▶ **Given request**: Pull out each line below that contains the word "JSON".

▶ **Information shown**:
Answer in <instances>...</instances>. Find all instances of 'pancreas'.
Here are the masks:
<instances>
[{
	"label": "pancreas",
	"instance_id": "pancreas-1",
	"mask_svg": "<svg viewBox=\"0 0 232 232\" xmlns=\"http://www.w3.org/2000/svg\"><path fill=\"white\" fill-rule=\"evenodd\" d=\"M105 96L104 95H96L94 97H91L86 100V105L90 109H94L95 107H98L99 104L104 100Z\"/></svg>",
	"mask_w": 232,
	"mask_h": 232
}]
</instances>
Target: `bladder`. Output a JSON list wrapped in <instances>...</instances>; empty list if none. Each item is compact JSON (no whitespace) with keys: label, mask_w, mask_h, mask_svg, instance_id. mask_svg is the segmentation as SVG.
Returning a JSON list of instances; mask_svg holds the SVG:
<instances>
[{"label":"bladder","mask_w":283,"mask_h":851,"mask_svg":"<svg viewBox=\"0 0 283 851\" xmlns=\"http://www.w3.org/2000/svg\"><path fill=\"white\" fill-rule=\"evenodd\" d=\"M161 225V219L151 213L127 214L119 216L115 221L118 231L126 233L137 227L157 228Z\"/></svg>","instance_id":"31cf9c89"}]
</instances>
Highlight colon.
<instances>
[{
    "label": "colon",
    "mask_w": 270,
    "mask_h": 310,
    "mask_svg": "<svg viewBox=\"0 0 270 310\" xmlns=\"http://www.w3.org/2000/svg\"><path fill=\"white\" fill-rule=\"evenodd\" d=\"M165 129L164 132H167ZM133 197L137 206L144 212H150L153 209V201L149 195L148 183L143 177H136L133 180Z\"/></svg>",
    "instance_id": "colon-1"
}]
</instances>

▶ **Response**:
Target: `bladder`. Output a JSON list wrapped in <instances>...</instances>; empty list if none. Each item is compact JSON (no whitespace) with keys: label, mask_w, mask_h, mask_svg, instance_id. mask_svg is the segmentation as SVG.
Returning a JSON list of instances; mask_svg holds the SVG:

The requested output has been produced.